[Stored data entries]
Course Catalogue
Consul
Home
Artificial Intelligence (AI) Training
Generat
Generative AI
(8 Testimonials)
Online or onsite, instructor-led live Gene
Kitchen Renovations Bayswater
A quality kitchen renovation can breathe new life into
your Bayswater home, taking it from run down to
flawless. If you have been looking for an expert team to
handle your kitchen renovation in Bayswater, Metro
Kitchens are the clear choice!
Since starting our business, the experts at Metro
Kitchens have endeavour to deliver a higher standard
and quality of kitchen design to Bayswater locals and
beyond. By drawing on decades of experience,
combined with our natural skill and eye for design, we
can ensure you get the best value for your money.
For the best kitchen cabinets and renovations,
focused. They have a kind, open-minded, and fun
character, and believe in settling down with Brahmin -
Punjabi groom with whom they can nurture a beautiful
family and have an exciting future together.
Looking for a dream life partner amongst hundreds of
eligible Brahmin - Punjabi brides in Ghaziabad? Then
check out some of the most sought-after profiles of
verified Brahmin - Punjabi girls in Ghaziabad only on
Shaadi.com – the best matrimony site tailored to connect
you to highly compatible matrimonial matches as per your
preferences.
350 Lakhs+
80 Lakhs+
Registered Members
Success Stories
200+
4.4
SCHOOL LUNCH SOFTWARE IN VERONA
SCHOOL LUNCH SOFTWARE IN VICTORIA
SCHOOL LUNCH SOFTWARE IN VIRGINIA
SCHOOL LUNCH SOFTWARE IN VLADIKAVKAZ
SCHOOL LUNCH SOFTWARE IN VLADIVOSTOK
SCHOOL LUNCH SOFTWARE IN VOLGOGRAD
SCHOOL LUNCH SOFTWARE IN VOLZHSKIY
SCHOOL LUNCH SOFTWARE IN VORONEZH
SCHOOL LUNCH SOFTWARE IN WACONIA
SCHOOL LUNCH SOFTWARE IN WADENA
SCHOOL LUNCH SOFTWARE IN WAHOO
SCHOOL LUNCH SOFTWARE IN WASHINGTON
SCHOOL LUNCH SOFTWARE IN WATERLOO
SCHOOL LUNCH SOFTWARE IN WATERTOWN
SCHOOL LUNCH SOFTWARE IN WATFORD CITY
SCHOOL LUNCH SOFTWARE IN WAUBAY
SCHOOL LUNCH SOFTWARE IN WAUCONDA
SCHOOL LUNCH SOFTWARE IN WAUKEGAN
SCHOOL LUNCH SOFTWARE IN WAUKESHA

## TASK BRIEF
Return, unchanged, the lines from the very first one through the line containing "can ensure you", with that final line included.

## TASK RESULT
Course Catalogue
Consul
Home
Artificial Intelligence (AI) Training
Generat
Generative AI
(8 Testimonials)
Online or onsite, instructor-led live Gene
Kitchen Renovations Bayswater
A quality kitchen renovation can breathe new life into
your Bayswater home, taking it from run down to
flawless. If you have been looking for an expert team to
handle your kitchen renovation in Bayswater, Metro
Kitchens are the clear choice!
Since starting our business, the experts at Metro
Kitchens have endeavour to deliver a higher standard
and quality of kitchen design to Bayswater locals and
beyond. By drawing on decades of experience,
combined with our natural skill and eye for design, we
can ensure you get the best value for your money.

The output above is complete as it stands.